The British Columbia government Gazette announced in the first week of November 1879 that three districts south of the Fraser River, ranging from the Strait of Georgia to Langley, would be incorporated as Municipalities,  to be known as   “Richmond,”  “Delta” and “Surrey.”

The two western districts chose names specific to their own history or geography, while the choice of the name “Surrey” reflected a peasantry-like deference to the  commercial and administrative stature of City of New Westminster opposite,  a focus as radially aligned as the roads system leading to Brown’s Landing,  though it could just as well have referenced its own history, or or its relationship with its older neighbour, Langley, or to the American Frontier, or its own topography, with its significant rivers, prairies, forests and extensive ocean bays.  New Westminster, for its part, viewed the farming hinterlands as its new source of custom and wealth,  which would sluice  naturally into the coffers of the city merchants, if only the trails, and roads and ferries and railways would be built.

Surrey Municipality  extended from opposite the east tip of Annacis Island on the Fraser to opposite the eastern end of Barnston Island, and from the Fraser River to Mud Bay, Semiahmoo Bay and  Hall’s Prairie, east along the United States Boundary Line, uniting  the scattered settlements at Brownsville,  Serpentine, Surrey Centre, Clover Valley, Hall’s Prairie and Mud Bay.  Elections to choose Councillors  were to be held the first week of 1880.




Mechanics Monument Peter Donahue San Francisco

In December of 1879 a tax sale of delinquent properties disposed of Brownsville Lot 11, Group 2, held by Peter Donahue of the Union Iron Works of San Francisco, a brother of Thomas Donahue who had established the first saw mill at New Westminster.

JW Howison claimed 43 acres of the lot, the other two acres, a strip off the east side, having been sold in April to H Elliott.
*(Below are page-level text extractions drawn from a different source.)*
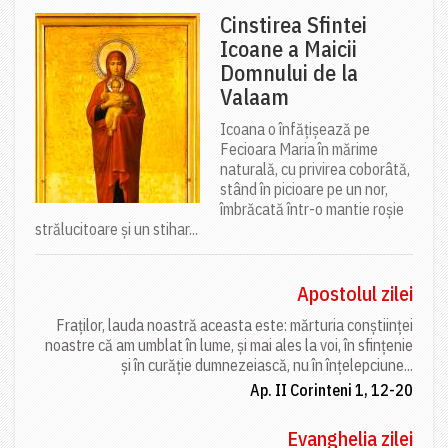
Cinstirea Sfintei
Icoane a Maicii
Domnului de la
Valaam
Icoana o înfățișează pe
Fecioara Maria în mărime
naturală, cu privirea coborâtă,
stând în picioare pe un nor,
îmbrăcată într-o mantie roșie
strălucitoare și un stihar...
Apostolul zilei
Fraților, lauda noastră aceasta este: mărturia conștiinței
noastre că am umblat în lume, și mai ales la voi, în sfințenie
și în curăție dumnezeiască, nu în înțelepciune...
Ap. II Corinteni 1, 12-20
Evanghelia zilei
Donahue had been unaware of his delinquency and some years later his estate would make a claim for the property, complicating another sale of the land.

Mechanics Monument
Memorial to Peter Donahue


Sam Herring also had  been delinquent in paying taxes for a small lot he owned downriver, Section 20 in B5N R6W.  And John Herring, father of Samuel Herring, was delinquent with his taxes on Lot 2, Group 2, situated between the Indian Reserves and the properties of Ebenezer Brown. These lots did not go to sale.
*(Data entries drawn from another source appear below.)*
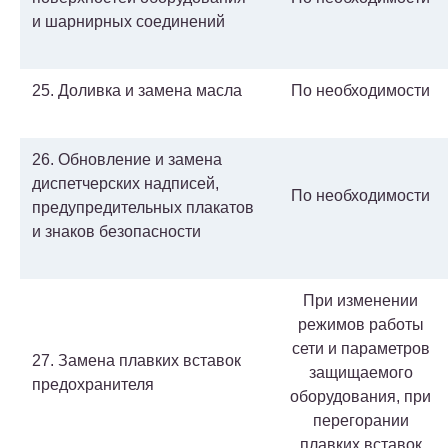
и шарнирных соединений
25. Доливка и замена масла
По необходимости
26. Обновление и замена
диспетчерских надписей,
По необходимости
предупредительных плакатов
и знаков безопасности
При изменении
режимов работы
сети и параметров
27. Замена плавких вставок
защищаемого
предохранителя
оборудования, при
перегорании
плавких вставок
Another sale which would prove problematic was the property of Edwin Clay Johnson along the border south of Hall’s Prairie. After losing the land in the tax sale to James Morrison, Johnson went on to sell it to James Murne of Semiahmoo, prompting another complicated suit.

Taking Chances

In late December of 1879 the Fraser River was again choked by ice, cutting off boat traffic.  The steamers Royal City and Reliance were locked in the ice near the mouth of the Harrison River, about 50 miles above New Westminster,  and their crew and passengers left the stranded boats and made their way down the valley to Herring’s Point.  Conditions on the river here were treacherous, with frozen sections on the south side and open water near the City.
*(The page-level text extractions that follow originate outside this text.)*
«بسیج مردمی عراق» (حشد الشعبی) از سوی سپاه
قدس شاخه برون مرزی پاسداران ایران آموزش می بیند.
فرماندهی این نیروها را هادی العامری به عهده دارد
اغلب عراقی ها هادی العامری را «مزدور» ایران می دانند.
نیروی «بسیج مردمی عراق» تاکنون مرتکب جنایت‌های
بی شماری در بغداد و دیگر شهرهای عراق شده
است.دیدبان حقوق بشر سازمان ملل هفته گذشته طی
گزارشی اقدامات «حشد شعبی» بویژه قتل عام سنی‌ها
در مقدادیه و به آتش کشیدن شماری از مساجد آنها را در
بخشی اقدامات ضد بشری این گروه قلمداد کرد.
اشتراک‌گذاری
Steamer Reliance 1880 Fraser River
       Steamer Reliance at a Fraser River landing


The party from the trapped steamers was joined by a posse of officers escorting the notorious Kamloops outlaws, the McLean brothers and Hare, all having made the trip down from Yale shackled in irons.

In the afternoon of Christmas Day, a large crowd assembled on the City side to watch the group of about 40 persons attempt the traverse on ice and water,  with the prisoners still bound hand and foot, each man chained to another.  From an account in the press:

"About 3 o’clock they were noticed coming slowly on the ice, the officers in charge moving cautiously, not having full confidence in the ice, which certainly looked dubious. As a matter of course the crowd upon the shore was composed of a mixed gathering of whites, Indians and Chinese, and a variety of opinions were expressed and idle jokes passed, all going to argue a reckless feeling among the lookers on,  in some cases exhibiting a heartlessness respecting the misery of others."

All made it safely, with the outlaws surviving only to meet the gallows.